AVPChatCompletionClient is an AutoGen ChatCompletionClient that uses AVP latent thinking.

from avp.integrations.autogen import AVPChatCompletionClient
from autogen_agentchat.agents import AssistantAgent
import avp

store = avp.ContextStore(default_ttl=300)

researcher = AssistantAgent(
    "researcher",
    model_client=AVPChatCompletionClient(
        model="Qwen/Qwen2.5-7B-Instruct", role="think",
        store=store, store_key="task-1",
    ),
)
solver = AssistantAgent(
    "solver",
    model_client=AVPChatCompletionClient(
        model="Qwen/Qwen2.5-7B-Instruct", role="generate",
        store=store, store_key="task-1",
    ),
)

LangGraph (easy API pattern)

If you don't need the framework-specific integrations, AVP's easy API works with any framework:

from langgraph.graph import StateGraph
from typing import TypedDict
import avp

MODEL = "Qwen/Qwen2.5-7B-Instruct"
store = avp.ContextStore(default_ttl=300)

class State(TypedDict):
    query: str
    research: str
    answer: str

def researcher(state: State) -> dict:
    text = avp.generate(
        f"Research this problem step by step: {state['query']}",
        model=MODEL, store=store, store_key="researcher",
    )
    return {"research": text}

def solver(state: State) -> dict:
    text = avp.generate(
        f"Using this research, solve: {state['query']}\n\nResearch: {state['research']}",
        model=MODEL, store=store, prior_key="researcher",
    )
    return {"answer": text}

graph = StateGraph(State)
graph.add_node("researcher", researcher)
graph.add_node("solver", solver)
graph.add_edge("researcher", "solver")
graph.set_entry_point("researcher")
graph.set_finish_point("solver")

app = graph.compile()
result = app.invoke({"query": "What is 24 * 17 + 3?"})

ContextStore

ContextStore is a thread-safe, TTL-aware dictionary of AVPContext objects. It holds KV-cache tensors in GPU memory so they can be passed between agents without serialization.

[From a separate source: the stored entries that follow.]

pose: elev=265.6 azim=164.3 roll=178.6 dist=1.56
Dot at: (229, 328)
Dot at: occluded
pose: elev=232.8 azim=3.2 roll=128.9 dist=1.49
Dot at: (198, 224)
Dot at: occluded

store = avp.ContextStore(default_ttl=300)  # 5 min TTL

# Store after thinking
ctx = avp.think("Research this", model=MODEL)
store.store("agent-a", ctx)

# Retrieve in another agent
ctx = store.get("agent-a")  # None after TTL expires

# Housekeeping
store.active_count    # number of live entries
store.cleanup_expired()  # remove expired entries (also happens automatically)

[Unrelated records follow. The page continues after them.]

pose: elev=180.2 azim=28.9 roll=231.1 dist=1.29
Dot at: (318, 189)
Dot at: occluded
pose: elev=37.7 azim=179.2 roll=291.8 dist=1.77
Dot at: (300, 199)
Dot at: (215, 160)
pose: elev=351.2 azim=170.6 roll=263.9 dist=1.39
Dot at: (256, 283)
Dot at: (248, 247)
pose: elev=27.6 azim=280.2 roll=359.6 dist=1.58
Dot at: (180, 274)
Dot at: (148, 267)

When used with avp.generate(store=, store_key=, prior_key=), storing and retrieving happens automatically.

Requirements

  • Self-hosted models with GPU access. AVP needs KV-cache internals that cloud APIs (OpenAI, Anthropic, Google) don't expose.
  • Same machine or datacenter. KV-cache is 28–130 MB per transfer. This is for co-located agents, not cross-internet.
  • Supported engines: HuggingFace Transformers, llama.cpp, Ollama, or vLLM.